Frans cleared his throat but would not make eye contact. He played with the unshaven folds of skin beneath his chin.
“I will need to speak to all of you again, more formally you understand, about the body. The Commissioner in Windhoek has ordered a detailed enquiry, given that it’s a child’s body and the fact that, to our knowledge, only one family has ever lived on this site.”
“Mum and Dad built this house,” Otto said.
Dieter shot an admonishing look at Otto as if to say keep your mouth shut.
Frans shrugged. “Ja, well that’s why I will need to speak to each of you to see what you can remember.”
“Well, nothing – I don’t remember anything about a body,” Otto said.
Dieter leaned in. “What are you suggesting here, Frans?”
Frans put his mug down and opened his hands. “Look, they want to know how long the body has been down there and who it is. Tests may tell us some things—”
“What sort of tests?” Dieter interrupted.
Frans drew a deep breath. “Apparently there is some new test developed in England… I don’t know much about it. Something to do with DMA… I think.” He twisted his jowly face.
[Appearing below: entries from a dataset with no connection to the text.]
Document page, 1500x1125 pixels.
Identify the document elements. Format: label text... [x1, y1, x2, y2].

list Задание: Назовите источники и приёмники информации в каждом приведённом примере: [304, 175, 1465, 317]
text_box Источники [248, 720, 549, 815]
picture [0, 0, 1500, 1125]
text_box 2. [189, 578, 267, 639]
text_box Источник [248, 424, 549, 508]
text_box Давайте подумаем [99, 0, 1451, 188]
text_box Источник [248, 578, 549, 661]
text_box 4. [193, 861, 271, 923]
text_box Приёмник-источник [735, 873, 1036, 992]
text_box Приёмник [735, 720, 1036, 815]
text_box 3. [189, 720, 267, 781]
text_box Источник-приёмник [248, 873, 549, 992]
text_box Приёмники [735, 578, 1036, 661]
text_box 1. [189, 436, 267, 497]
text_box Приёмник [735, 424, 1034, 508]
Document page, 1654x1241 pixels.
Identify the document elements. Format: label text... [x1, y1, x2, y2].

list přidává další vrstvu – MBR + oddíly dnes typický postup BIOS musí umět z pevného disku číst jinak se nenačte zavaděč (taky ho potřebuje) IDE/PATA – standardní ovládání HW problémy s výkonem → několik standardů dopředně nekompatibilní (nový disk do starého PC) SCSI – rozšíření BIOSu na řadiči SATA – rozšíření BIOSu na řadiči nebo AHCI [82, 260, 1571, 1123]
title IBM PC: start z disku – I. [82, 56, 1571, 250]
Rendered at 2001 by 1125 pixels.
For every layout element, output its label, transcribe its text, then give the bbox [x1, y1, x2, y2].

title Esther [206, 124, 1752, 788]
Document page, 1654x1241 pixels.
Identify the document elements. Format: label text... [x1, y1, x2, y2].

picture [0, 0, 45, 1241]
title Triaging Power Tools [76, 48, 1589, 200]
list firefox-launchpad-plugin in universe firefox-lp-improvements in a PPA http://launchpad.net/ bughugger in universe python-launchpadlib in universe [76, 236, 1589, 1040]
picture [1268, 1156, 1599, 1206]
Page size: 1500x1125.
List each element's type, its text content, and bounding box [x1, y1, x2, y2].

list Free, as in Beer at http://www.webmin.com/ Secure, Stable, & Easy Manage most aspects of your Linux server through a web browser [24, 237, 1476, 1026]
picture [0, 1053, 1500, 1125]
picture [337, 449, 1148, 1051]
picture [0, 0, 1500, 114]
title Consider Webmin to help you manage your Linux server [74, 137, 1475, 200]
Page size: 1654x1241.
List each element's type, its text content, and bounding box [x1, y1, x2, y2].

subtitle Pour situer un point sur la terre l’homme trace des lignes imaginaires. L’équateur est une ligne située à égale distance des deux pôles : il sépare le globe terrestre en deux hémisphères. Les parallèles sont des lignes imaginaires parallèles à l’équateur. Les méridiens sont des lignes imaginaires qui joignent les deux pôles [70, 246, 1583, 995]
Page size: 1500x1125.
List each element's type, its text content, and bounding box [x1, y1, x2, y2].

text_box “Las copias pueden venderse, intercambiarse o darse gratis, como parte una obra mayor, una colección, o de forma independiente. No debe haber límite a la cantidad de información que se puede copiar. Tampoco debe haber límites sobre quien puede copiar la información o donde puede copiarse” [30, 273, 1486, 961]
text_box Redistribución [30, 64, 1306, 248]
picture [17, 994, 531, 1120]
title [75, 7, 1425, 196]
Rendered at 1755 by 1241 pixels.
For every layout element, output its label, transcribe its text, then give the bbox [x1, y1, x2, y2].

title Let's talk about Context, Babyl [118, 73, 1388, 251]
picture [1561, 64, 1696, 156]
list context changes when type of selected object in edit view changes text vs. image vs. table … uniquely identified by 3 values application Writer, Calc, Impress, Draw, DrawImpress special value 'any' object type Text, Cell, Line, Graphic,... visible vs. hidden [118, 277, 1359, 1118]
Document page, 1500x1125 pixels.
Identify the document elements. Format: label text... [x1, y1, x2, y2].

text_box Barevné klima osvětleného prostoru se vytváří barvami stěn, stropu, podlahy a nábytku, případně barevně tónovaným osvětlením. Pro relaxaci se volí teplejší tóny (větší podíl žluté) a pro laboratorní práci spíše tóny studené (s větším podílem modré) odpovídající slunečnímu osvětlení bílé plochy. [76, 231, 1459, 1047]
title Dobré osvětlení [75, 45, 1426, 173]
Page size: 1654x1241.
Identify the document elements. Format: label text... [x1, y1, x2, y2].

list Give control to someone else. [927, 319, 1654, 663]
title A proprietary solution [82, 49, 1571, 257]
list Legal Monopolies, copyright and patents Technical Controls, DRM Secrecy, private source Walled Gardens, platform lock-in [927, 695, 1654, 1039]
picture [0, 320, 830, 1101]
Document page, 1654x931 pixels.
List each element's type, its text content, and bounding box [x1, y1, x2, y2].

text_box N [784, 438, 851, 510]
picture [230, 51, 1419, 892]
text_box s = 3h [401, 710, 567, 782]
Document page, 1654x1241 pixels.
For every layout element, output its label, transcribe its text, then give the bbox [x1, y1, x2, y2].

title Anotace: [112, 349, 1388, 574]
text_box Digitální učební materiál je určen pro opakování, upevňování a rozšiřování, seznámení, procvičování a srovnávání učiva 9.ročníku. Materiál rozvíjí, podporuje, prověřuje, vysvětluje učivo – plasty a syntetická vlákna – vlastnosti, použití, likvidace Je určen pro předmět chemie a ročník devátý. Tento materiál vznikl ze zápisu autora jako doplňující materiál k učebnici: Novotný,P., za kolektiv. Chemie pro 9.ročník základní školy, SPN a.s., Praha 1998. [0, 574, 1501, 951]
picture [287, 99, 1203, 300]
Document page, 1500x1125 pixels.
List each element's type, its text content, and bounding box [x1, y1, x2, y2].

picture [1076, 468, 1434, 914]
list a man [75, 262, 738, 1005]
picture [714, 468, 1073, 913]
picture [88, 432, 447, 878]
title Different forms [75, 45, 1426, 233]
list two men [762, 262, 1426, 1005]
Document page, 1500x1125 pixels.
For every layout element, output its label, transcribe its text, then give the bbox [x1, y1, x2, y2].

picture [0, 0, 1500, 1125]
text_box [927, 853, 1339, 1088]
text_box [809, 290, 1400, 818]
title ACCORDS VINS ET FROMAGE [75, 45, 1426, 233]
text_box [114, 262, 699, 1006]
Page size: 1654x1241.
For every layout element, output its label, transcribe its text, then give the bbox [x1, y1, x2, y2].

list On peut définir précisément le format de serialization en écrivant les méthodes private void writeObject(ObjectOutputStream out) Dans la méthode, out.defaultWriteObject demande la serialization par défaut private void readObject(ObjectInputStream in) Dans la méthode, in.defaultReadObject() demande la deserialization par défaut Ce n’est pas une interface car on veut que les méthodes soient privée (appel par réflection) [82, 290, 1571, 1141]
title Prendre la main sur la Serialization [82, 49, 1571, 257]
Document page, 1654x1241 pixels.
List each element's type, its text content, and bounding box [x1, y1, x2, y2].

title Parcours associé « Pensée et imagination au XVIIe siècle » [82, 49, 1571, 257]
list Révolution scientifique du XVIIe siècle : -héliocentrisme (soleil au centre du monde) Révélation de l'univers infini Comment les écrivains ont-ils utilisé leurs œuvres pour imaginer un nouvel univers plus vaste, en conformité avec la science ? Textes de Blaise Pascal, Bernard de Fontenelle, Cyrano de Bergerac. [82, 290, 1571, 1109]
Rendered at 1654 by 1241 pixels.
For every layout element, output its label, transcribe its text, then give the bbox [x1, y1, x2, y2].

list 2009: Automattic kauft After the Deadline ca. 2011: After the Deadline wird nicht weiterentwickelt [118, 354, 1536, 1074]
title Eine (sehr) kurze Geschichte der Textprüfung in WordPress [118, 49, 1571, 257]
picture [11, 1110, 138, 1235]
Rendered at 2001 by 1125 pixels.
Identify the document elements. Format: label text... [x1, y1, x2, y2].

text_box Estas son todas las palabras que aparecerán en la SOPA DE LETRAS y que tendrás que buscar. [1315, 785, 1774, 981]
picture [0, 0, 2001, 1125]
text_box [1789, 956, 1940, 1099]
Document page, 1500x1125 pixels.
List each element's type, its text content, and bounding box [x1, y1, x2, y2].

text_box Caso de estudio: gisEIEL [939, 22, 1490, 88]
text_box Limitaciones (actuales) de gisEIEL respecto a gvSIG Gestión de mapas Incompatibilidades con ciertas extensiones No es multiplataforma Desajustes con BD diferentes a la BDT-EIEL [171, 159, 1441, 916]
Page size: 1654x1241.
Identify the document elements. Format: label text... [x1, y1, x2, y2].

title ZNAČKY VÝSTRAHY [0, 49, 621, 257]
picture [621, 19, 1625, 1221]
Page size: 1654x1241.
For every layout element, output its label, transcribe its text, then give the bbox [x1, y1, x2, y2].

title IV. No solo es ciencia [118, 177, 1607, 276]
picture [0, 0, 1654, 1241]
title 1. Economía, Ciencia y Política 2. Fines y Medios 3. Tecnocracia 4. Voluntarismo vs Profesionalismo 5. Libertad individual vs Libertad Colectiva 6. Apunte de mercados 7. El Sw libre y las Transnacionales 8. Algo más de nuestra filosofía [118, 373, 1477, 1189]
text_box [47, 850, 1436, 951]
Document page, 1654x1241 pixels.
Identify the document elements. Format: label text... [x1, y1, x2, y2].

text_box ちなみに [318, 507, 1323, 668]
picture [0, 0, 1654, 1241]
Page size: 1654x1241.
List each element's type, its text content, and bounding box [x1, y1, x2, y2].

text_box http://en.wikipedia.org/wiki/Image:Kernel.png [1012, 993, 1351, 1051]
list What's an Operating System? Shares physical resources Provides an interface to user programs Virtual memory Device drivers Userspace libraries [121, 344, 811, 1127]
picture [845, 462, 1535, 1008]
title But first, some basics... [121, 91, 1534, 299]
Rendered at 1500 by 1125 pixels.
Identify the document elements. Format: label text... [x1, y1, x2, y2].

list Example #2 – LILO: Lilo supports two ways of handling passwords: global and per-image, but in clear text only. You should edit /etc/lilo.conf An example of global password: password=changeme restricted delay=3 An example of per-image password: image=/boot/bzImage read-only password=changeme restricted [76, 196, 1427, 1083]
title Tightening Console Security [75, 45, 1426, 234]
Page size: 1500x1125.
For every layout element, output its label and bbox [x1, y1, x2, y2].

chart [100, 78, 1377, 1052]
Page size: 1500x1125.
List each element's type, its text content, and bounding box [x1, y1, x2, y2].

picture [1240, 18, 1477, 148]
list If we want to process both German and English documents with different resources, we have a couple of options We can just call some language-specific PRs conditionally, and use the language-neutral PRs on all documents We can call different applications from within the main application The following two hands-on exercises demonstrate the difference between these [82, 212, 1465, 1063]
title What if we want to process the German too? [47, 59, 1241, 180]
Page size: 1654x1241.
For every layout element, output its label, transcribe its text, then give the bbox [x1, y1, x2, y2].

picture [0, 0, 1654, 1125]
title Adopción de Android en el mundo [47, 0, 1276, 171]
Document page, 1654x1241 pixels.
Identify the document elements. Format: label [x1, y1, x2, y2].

Otto nodded. “DNA profiling… yeah, I’ve heard about it. It’s very new; not widely available, I don’t think.”
“What does that mean?” Dieter said, his face furrowed with concern.
“Our DNA is like our fingerprints – unique,” Otto explained.
Frans listened, his head unmoving as his eyes flitted between Otto and Dieter, like a predator watching its prey. “Ja, OK, well they want to do DNA tests and… er… we can also do something very simple right here in Lüderitz to give us a pretty good idea of the age of that grave.” Frans gesticulated towards the kitchen window with his index finger.
Otto and Dieter glanced at each other apprehensively.
“That was a fairly large camelthorn tree in your garden, its roots covering the body, so we think it grew after the burial,” Frans said. “Do you know when it was planted?”
“I don’t remember, I was too young I suppose, but I have in mind that we – Mum and Dad – planted that tree after the house was built,” Otto said. “Would you agree, Dieter?”
Dieter nodded and shrugged. “Yeah, I think so.”
Frans leaned back in his chair, which creaked in protest. “That would fit with the tree being about forty years old. Anyway, we’ll cut through it and count the rings and that will tell us exactly how old it is.”
“Objective, simple and very clever,” Otto said.
“But I do want to speak to Ingrid, though. Being the eldest, she may well remember more.” Frans looked around. “Where is she?”
Frans’ impromptu visit left Otto feeling unsettled and shaken, as though the spectre of this unexplained body was drawing ever closer, threatening to overshadow Mum’s funeral. Otto phoned Ingrid, who sounded hungover and moody. When she heard about Frans’ visit she fell silent and arrived at the house a short while later wearing another dazzling fur coat.